**BRIEF**:
Among the items below, reproduce every line between the lines holding "scientific name: Siphonodon celastrineus" and "genus: Gentiana", inclusive, and nothing else.

+ + + +

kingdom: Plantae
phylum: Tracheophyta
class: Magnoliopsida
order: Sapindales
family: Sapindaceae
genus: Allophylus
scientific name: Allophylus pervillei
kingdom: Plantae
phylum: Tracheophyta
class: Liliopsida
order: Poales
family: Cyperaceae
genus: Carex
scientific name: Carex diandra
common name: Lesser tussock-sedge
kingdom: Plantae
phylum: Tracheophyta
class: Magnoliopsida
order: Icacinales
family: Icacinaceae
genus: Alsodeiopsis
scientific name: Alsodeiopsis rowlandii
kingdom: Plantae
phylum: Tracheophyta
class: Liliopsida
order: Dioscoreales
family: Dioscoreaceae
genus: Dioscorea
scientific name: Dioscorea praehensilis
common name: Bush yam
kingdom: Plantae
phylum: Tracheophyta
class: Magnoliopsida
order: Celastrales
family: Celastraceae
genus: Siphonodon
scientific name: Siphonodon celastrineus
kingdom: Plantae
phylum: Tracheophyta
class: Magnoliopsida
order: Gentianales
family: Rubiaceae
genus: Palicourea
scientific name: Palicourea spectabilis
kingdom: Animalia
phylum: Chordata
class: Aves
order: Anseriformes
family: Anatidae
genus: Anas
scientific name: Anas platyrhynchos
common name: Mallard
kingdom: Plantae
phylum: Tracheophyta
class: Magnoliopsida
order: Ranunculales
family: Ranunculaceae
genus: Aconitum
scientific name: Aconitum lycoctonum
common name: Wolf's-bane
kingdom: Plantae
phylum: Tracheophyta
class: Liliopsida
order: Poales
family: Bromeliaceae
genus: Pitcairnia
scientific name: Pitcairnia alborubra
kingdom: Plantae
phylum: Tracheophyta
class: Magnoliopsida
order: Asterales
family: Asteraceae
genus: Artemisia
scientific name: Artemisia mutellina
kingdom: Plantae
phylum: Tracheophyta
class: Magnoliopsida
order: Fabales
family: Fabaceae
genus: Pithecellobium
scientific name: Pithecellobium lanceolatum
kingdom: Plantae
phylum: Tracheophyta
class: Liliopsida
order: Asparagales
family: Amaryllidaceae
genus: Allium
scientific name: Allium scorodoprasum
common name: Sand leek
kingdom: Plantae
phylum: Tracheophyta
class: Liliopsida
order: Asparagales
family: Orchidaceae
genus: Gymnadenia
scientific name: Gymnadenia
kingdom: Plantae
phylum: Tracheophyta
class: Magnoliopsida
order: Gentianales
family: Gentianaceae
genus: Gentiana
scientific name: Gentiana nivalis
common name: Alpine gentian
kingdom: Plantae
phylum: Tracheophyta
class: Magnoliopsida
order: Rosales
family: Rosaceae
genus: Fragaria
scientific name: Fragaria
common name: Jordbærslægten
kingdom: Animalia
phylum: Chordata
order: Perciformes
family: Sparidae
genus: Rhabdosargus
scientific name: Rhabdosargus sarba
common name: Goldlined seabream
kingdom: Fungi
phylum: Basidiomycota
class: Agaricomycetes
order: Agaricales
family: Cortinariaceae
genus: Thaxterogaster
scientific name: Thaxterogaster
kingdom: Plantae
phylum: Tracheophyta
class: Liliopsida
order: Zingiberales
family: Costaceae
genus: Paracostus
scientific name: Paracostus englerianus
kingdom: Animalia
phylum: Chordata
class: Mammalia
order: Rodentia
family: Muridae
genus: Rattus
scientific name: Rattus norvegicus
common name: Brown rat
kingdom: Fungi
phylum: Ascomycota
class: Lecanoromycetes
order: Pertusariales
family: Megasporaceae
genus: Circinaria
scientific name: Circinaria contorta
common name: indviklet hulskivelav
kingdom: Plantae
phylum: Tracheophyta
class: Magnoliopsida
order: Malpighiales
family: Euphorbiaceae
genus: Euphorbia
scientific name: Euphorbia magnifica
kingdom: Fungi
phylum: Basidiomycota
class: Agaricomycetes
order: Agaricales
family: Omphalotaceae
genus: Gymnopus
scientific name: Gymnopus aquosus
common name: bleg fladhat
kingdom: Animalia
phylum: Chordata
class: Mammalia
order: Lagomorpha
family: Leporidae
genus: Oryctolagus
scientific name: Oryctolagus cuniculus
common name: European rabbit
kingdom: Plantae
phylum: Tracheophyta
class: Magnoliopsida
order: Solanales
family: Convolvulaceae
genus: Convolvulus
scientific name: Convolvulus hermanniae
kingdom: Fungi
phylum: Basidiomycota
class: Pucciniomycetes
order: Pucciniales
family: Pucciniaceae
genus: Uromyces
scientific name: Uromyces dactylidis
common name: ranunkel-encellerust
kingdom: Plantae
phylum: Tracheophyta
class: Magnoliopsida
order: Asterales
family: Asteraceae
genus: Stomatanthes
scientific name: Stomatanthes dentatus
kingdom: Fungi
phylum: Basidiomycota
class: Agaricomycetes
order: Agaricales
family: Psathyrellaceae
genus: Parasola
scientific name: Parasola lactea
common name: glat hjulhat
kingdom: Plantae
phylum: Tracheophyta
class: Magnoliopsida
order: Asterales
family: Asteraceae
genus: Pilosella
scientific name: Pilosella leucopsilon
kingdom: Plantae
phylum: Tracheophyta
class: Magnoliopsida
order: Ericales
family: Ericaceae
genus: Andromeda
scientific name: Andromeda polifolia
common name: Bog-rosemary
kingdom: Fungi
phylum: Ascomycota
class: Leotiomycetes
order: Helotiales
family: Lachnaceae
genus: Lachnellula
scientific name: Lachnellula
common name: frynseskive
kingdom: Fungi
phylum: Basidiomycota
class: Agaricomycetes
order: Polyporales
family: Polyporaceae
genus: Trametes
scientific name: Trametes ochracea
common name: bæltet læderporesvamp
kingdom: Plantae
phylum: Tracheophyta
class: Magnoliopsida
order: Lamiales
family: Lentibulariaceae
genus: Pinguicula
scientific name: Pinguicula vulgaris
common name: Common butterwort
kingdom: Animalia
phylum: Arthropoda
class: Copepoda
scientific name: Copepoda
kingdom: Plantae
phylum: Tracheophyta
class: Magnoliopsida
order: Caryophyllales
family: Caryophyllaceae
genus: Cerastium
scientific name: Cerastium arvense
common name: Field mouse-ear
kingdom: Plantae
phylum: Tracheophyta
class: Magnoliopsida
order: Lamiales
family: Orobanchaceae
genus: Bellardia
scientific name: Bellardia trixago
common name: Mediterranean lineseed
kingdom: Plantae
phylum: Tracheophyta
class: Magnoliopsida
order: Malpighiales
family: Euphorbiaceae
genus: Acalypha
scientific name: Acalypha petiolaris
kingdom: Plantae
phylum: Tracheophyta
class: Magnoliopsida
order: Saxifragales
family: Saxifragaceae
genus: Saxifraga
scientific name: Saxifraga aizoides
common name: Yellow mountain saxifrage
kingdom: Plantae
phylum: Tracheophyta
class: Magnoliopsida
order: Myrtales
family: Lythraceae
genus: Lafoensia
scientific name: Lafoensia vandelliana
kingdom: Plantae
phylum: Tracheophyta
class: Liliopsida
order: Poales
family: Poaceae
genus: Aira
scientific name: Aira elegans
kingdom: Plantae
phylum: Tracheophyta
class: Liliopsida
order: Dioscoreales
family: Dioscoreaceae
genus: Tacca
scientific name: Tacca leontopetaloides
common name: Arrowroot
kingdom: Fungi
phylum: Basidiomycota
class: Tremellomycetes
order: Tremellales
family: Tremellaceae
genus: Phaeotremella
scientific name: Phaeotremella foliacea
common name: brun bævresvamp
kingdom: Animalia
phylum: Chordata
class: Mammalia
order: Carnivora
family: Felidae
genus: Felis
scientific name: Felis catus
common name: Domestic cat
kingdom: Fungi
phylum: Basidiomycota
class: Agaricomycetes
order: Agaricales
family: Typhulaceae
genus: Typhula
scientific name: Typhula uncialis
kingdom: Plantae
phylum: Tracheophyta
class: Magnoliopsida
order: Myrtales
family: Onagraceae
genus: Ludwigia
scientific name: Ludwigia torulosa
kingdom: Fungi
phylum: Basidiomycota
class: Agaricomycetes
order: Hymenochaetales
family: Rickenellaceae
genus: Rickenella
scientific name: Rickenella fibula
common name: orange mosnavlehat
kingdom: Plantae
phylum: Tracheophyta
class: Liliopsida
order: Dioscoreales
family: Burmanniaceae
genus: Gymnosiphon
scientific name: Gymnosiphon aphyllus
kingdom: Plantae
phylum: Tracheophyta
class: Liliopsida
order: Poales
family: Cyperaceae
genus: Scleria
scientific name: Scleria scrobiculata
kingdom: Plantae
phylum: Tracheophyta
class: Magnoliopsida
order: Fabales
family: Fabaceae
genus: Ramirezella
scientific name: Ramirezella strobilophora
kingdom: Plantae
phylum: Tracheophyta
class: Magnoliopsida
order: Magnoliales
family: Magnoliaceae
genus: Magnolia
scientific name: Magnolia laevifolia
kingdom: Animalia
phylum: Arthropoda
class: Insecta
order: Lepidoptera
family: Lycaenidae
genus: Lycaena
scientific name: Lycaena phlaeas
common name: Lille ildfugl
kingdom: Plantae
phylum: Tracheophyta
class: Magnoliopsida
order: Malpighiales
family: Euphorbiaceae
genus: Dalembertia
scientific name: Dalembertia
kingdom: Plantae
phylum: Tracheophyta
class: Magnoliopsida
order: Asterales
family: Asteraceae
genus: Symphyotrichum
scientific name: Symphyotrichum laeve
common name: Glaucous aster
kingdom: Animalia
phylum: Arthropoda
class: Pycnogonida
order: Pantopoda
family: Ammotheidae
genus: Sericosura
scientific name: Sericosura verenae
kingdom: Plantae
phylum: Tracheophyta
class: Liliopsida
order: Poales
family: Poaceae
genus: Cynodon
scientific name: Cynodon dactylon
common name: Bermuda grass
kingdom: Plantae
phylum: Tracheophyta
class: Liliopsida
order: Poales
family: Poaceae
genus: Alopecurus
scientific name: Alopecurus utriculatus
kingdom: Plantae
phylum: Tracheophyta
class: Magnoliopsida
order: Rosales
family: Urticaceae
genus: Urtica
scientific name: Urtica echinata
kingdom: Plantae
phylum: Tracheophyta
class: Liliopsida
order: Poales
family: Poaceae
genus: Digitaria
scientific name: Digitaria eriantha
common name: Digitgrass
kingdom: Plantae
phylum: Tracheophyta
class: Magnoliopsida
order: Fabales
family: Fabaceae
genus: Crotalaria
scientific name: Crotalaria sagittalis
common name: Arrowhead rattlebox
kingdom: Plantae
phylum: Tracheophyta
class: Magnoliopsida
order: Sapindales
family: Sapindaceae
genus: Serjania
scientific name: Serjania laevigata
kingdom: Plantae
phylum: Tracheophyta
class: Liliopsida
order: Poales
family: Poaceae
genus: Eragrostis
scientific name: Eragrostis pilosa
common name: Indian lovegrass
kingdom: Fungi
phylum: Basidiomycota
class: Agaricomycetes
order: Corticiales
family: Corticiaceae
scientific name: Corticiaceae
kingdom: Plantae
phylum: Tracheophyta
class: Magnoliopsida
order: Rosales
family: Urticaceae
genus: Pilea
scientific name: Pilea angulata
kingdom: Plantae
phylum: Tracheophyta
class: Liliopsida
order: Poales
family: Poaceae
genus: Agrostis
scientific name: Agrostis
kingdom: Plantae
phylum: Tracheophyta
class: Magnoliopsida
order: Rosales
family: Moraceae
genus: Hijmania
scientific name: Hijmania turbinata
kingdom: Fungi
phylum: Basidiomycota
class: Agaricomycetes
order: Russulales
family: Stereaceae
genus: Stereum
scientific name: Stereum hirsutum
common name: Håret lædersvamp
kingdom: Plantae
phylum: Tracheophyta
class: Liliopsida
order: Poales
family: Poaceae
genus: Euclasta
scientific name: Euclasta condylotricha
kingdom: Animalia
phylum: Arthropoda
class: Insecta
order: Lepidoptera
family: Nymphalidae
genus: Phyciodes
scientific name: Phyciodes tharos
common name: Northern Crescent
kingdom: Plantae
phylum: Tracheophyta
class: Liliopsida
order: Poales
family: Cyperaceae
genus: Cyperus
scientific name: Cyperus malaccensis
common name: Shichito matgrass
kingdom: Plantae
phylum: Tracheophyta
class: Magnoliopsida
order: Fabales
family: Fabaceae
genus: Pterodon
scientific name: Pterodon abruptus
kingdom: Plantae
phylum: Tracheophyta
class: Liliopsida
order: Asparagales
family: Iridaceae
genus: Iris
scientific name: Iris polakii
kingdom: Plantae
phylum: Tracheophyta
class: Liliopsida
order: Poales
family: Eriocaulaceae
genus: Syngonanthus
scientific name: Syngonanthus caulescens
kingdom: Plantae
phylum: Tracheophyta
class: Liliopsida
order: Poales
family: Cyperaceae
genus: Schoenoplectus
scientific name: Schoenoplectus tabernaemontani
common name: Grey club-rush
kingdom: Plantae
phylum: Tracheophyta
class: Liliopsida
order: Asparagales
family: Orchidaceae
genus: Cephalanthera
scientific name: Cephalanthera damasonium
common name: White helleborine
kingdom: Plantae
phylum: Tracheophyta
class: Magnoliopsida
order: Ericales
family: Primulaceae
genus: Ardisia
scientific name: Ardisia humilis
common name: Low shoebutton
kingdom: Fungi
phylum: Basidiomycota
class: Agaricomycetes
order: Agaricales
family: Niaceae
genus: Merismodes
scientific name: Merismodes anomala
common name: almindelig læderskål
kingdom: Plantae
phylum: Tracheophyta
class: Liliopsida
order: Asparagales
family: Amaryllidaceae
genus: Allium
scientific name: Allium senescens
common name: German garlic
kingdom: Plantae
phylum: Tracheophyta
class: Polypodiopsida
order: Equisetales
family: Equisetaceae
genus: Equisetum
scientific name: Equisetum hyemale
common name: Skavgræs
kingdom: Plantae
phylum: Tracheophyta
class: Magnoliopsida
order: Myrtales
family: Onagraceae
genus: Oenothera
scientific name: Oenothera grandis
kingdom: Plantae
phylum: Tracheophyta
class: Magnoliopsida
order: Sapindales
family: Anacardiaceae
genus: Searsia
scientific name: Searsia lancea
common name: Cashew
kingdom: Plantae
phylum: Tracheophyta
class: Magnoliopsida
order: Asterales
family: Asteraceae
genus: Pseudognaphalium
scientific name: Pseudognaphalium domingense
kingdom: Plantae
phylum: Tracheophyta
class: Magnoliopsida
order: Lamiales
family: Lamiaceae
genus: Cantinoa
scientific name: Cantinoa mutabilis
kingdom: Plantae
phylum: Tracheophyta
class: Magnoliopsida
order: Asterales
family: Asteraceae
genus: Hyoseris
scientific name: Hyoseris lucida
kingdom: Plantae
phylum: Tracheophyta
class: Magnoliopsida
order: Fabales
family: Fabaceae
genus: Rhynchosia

+ + + +

**FULL RESPONSE**:
scientific name: Siphonodon celastrineus
kingdom: Plantae
phylum: Tracheophyta
class: Magnoliopsida
order: Gentianales
family: Rubiaceae
genus: Palicourea
scientific name: Palicourea spectabilis
kingdom: Animalia
phylum: Chordata
class: Aves
order: Anseriformes
family: Anatidae
genus: Anas
scientific name: Anas platyrhynchos
common name: Mallard
kingdom: Plantae
phylum: Tracheophyta
class: Magnoliopsida
order: Ranunculales
family: Ranunculaceae
genus: Aconitum
scientific name: Aconitum lycoctonum
common name: Wolf's-bane
kingdom: Plantae
phylum: Tracheophyta
class: Liliopsida
order: Poales
family: Bromeliaceae
genus: Pitcairnia
scientific name: Pitcairnia alborubra
kingdom: Plantae
phylum: Tracheophyta
class: Magnoliopsida
order: Asterales
family: Asteraceae
genus: Artemisia
scientific name: Artemisia mutellina
kingdom: Plantae
phylum: Tracheophyta
class: Magnoliopsida
order: Fabales
family: Fabaceae
genus: Pithecellobium
scientific name: Pithecellobium lanceolatum
kingdom: Plantae
phylum: Tracheophyta
class: Liliopsida
order: Asparagales
family: Amaryllidaceae
genus: Allium
scientific name: Allium scorodoprasum
common name: Sand leek
kingdom: Plantae
phylum: Tracheophyta
class: Liliopsida
order: Asparagales
family: Orchidaceae
genus: Gymnadenia
scientific name: Gymnadenia
kingdom: Plantae
phylum: Tracheophyta
class: Magnoliopsida
order: Gentianales
family: Gentianaceae
genus: Gentiana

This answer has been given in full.